Part of Speech: Adjective
Meaning: Illegally produced and sold, as bootleg liquor or bootleg videos.
Notes: In the era of a world economy, it is difficult for a company to control the production and sale of its products in other countries. The problem becomes especially acute if the product may be copied as easily as videos and computer programs. The problem of bootleg digital products is a pressing issue for some companies today, raising our curiosity as to where this odd little word came from. It may be used as a verb unchanged, to bootleg (videos) and those who bootleg are bootleggers.
In Play: In the US, this word was rescued from obscurity during Prohibition, when alcoholic beverages were outlawed and legal liquor was unobtainable. The word is still most closely associated with bootleg liquor: "When I returned from Scotland, I tried to wean my father from his old bootleg hooch to single malt Scotch, but he was too set in his ways." Today, however, the meaning is spreading into other areas of misappropriation: "Why do I think this is a bootleg video, you ask?

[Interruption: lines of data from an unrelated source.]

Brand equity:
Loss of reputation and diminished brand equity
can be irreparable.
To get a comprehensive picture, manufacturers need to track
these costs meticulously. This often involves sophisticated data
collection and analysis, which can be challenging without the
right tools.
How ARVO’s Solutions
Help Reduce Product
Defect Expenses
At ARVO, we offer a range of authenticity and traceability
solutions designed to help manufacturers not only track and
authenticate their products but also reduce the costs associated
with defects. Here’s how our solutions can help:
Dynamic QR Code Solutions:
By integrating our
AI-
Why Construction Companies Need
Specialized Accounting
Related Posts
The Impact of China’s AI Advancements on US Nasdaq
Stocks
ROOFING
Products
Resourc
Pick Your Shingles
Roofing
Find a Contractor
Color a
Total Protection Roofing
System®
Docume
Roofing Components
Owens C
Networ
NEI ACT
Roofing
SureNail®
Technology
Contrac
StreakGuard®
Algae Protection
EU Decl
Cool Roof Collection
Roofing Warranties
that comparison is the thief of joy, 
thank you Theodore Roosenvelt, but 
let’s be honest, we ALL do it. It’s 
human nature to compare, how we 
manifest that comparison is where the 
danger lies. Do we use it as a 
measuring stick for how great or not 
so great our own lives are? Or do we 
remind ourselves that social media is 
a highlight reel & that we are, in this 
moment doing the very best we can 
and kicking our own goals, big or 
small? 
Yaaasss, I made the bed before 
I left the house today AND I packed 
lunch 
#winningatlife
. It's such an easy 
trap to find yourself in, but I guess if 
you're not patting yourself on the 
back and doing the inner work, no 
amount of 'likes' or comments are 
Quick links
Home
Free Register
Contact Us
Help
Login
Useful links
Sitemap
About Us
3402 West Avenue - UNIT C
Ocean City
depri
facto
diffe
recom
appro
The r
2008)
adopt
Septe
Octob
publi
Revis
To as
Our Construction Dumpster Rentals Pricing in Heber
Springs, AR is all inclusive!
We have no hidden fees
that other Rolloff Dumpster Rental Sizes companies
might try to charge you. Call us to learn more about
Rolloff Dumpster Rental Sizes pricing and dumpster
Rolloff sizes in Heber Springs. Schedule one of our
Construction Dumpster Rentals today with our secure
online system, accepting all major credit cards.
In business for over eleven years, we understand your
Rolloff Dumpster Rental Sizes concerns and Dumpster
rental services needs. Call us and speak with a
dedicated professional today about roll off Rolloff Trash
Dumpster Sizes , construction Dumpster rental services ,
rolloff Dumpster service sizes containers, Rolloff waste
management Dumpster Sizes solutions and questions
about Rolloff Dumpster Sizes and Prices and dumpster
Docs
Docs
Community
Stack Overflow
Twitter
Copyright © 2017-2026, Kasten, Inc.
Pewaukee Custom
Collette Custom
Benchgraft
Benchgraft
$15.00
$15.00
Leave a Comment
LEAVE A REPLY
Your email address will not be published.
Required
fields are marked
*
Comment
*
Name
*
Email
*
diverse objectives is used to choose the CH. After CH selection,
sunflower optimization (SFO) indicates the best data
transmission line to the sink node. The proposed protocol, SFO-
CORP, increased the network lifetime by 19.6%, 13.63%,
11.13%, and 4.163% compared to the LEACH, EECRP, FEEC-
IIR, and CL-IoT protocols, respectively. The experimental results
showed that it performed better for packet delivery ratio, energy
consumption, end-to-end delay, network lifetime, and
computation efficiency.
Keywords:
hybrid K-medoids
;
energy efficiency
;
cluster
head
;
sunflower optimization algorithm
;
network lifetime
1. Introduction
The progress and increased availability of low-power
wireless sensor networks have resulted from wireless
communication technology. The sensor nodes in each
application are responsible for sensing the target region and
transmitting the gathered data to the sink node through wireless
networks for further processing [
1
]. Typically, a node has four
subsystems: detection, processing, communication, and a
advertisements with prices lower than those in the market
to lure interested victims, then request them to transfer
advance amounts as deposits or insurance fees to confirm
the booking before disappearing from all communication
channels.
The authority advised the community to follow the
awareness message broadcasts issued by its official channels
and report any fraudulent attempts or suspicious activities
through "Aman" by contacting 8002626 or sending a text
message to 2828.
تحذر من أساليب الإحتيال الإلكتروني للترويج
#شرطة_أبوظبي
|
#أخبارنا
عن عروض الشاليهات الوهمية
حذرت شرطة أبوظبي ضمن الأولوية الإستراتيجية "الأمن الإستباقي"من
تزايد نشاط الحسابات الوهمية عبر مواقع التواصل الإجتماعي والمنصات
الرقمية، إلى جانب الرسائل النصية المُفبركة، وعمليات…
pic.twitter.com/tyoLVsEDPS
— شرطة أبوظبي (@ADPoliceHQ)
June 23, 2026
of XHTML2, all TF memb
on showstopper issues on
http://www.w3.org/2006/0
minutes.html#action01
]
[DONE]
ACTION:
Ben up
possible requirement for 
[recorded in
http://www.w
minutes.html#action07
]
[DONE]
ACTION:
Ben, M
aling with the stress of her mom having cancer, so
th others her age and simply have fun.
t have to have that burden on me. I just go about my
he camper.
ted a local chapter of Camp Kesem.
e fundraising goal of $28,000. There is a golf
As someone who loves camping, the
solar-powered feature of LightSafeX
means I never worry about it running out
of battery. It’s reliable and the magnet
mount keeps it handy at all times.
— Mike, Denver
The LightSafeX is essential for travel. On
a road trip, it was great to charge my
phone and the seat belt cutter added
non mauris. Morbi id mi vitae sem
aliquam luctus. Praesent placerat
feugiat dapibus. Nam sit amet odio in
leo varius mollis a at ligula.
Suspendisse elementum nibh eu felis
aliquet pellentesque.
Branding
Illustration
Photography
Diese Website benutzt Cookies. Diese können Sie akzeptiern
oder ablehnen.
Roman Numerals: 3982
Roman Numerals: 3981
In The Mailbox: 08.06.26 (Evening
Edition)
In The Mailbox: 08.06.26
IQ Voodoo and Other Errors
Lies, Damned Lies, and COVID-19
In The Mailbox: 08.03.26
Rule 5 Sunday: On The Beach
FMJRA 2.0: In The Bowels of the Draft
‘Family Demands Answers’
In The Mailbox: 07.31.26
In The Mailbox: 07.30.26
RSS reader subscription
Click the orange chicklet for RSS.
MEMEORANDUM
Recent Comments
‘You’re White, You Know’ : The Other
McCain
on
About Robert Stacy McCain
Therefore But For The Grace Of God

Well, the first clue is the fact that the sound track has been dubbed in Chinese."
Word History: The leg of a boot—or bootleg—is that part of a tall boot above the instep. Today's sense of bootleg came from the era of swashbuckling boots that rose to the thighs, the tops of which could be folded down. Rolled all the way up they provided a neat compartment for concealing small items, such as jewelry, while passing through customs. So the word first emerged as a verb meaning to smuggle in a bootleg (or two). The meaning eventually dissolved into smuggling anything anyway and, when men began wearing tighter boots, to what it means today.